> _Exercise objective_: Set out the material below as a Markdown table with two columns, Row and Text. Put a running line number in Row and the line itself in Text, skipping blank lines and leaving the pictures out.

> _Listed records_:

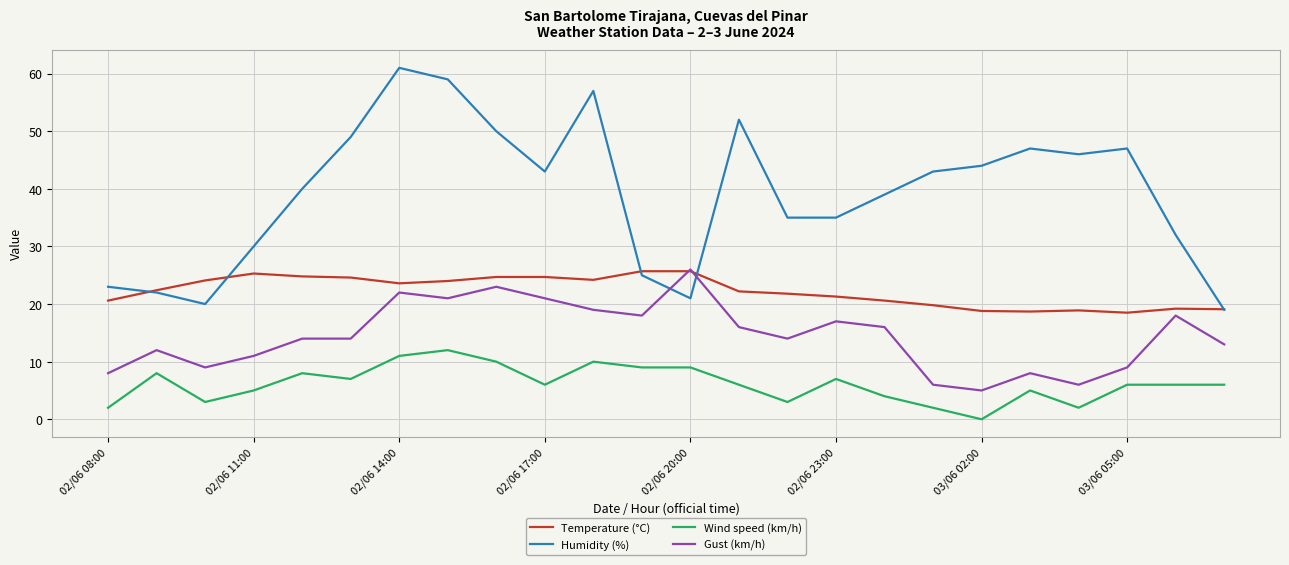

What is the sum of all Wind speed (km/h) values?

147.0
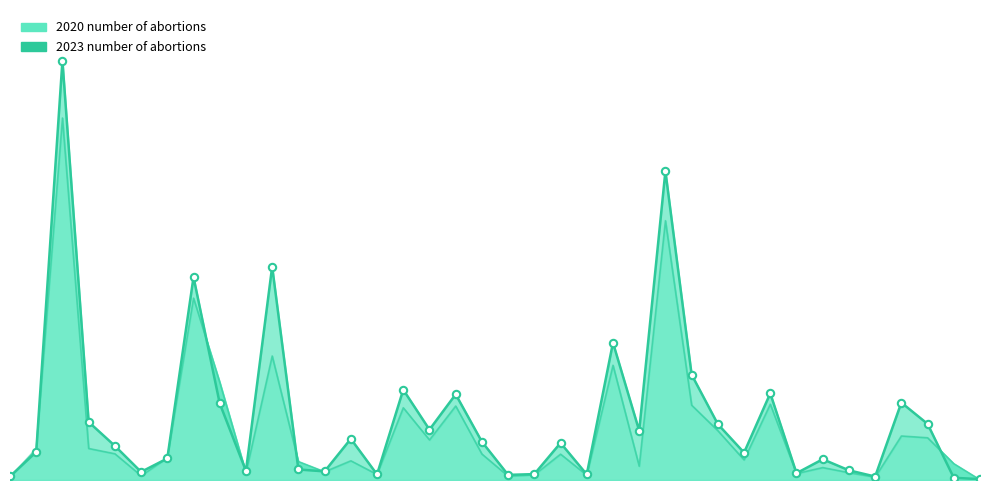

Approximately how many times larger is the value at 13 compared to 36?

18.6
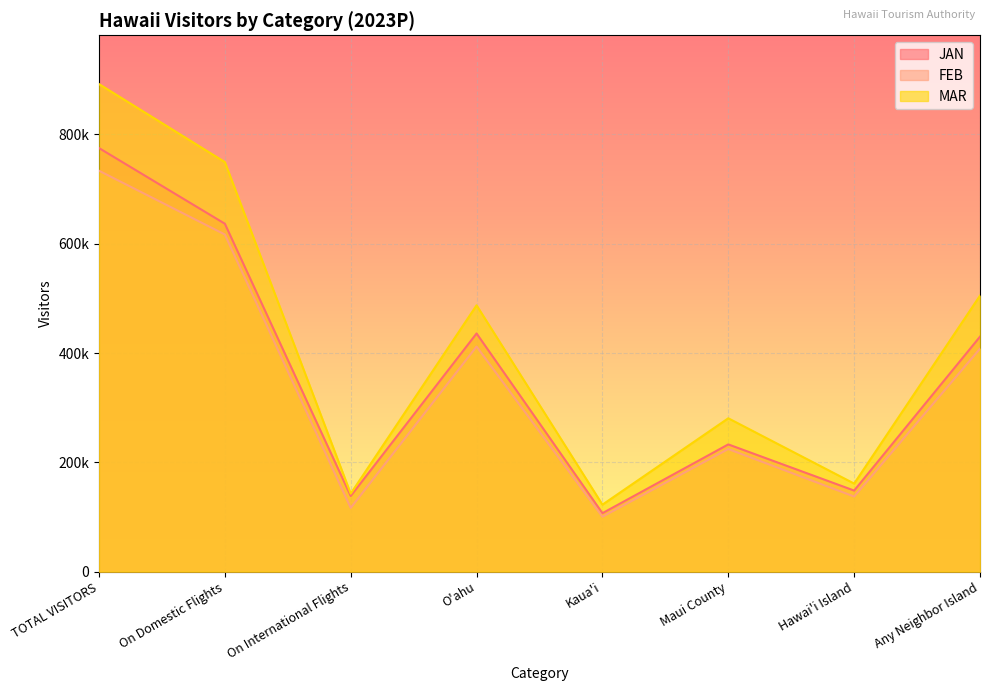

Reading right to left, extract all data points from this chart.

JAN: Any Neighbor Island=429988.9	Hawai'i Island=148376.4	Maui County=232845.5	Kaua'i=106980.1	O'ahu=435833.3	On International Flights=138459.0	On Domestic Flights=636673.2	TOTAL VISITORS=775132.2
FEB: Any Neighbor Island=408003.1	Hawai'i Island=137444.1	Maui County=224388.6	Kaua'i=100524.9	O'ahu=411903.4	On International Flights=116674.0	On Domestic Flights=616966.0	TOTAL VISITORS=733640.0
MAR: Any Neighbor Island=505068.8	Hawai'i Island=161172.1	Maui County=280642.0	Kaua'i=122585.3	O'ahu=487393.0	On International Flights=142776.0	On Domestic Flights=749463.5	TOTAL VISITORS=892239.5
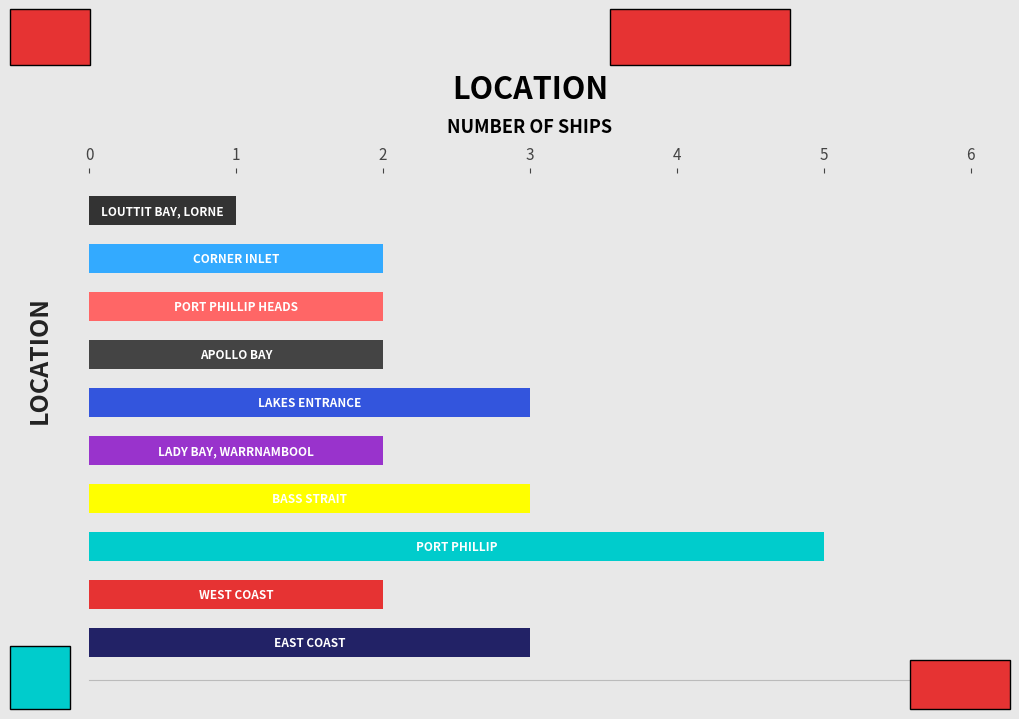

What is the maximum value shown in the chart?

5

> _Response to this exercise_:
| Row | Text |
|---|---|
| 1 | What is the sum of all Wind speed (km/h) values? |
| 2 | 147.0 |
| 3 | Approximately how many times larger is the value at 13 compared to 36? |
| 4 | 18.6 |
| 5 | Reading right to left, extract all data points from this chart. |
| 6 | JAN: Any Neighbor Island=429988.9	Hawai'i Island=148376.4	Maui County=232845.5	Kaua'i=106980.1	O'ahu=435833.3	On International Flights=138459.0	On Domestic Flights=636673.2	TOTAL VISITORS=775132.2 |
| 7 | FEB: Any Neighbor Island=408003.1	Hawai'i Island=137444.1	Maui County=224388.6	Kaua'i=100524.9	O'ahu=411903.4	On International Flights=116674.0	On Domestic Flights=616966.0	TOTAL VISITORS=733640.0 |
| 8 | MAR: Any Neighbor Island=505068.8	Hawai'i Island=161172.1	Maui County=280642.0	Kaua'i=122585.3	O'ahu=487393.0	On International Flights=142776.0	On Domestic Flights=749463.5	TOTAL VISITORS=892239.5 |
| 9 | What is the maximum value shown in the chart? |
| 10 | 5 |